Members of the Masjid Al-Salam say they ignore what they have to about the United States and incorporate that which will help their lives. All of those interviewed -- Mousa was among those who refused to talk -- say they prefer life in the United States over their countries of birth. Because many worshipers were raised in countries that prohibit wide dissent, they say they can almost tolerate the verbal sniping they endured after Sept. 11.

"If (the attacks) had happened in Egypt, Iran or Saudi Arabia, people would have reacted even harsher," says Salah Mansour, an Egyptian-born pharmacist who prays at the Masjid Al-Salam and whose store is on the same block. "Here in America, we have the opportunity to express our views."

They also have the opportunity to raise funds. At the end of Friday prayers,

Masjid Al-Salam members pass around a container for donations that will be used for upkeep and repair of the building and to establish Arabic and religious classes.
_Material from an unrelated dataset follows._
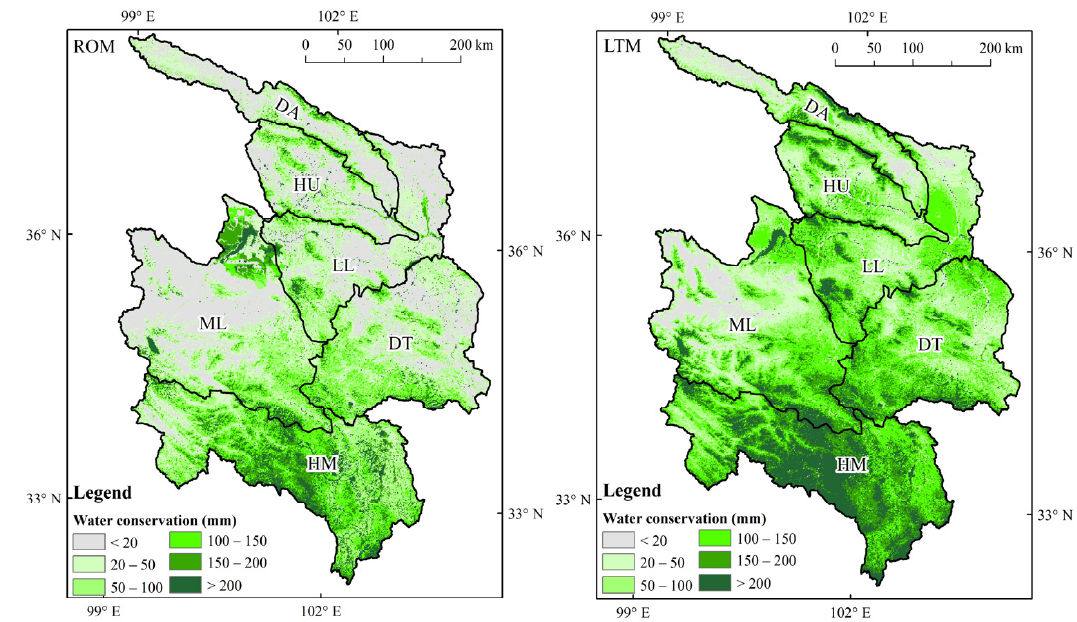
Figure 8. Spatial distribution of water conservation calculated by two methods.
Worshipers toss in small bills that mosque leaders count on the new green carpet that stretches across most of the third floor.

While every part of the upper level has been refurbished -- from the parquet wood to the mini-grandfather clocks that announce the time -- the second floor has misshapen carpet, the outside of the building looks neglected,

and even the mosque's sign could use replacing.

The Masjid Al-Salam is a work in progress, but members say they have time to make it better. America is their new and permanent home, they say. Their eyes reveal pride as they talk about the Masjid Al-Salam, and their words reveal a slice of the United States that is very much Muslim.

"I went to the mosque the first day it opened," says Al-Gawly, who immigrated from Port Said, Egypt, in 1968. "Islam is the same everywhere -- whether it's in Egypt or the United States."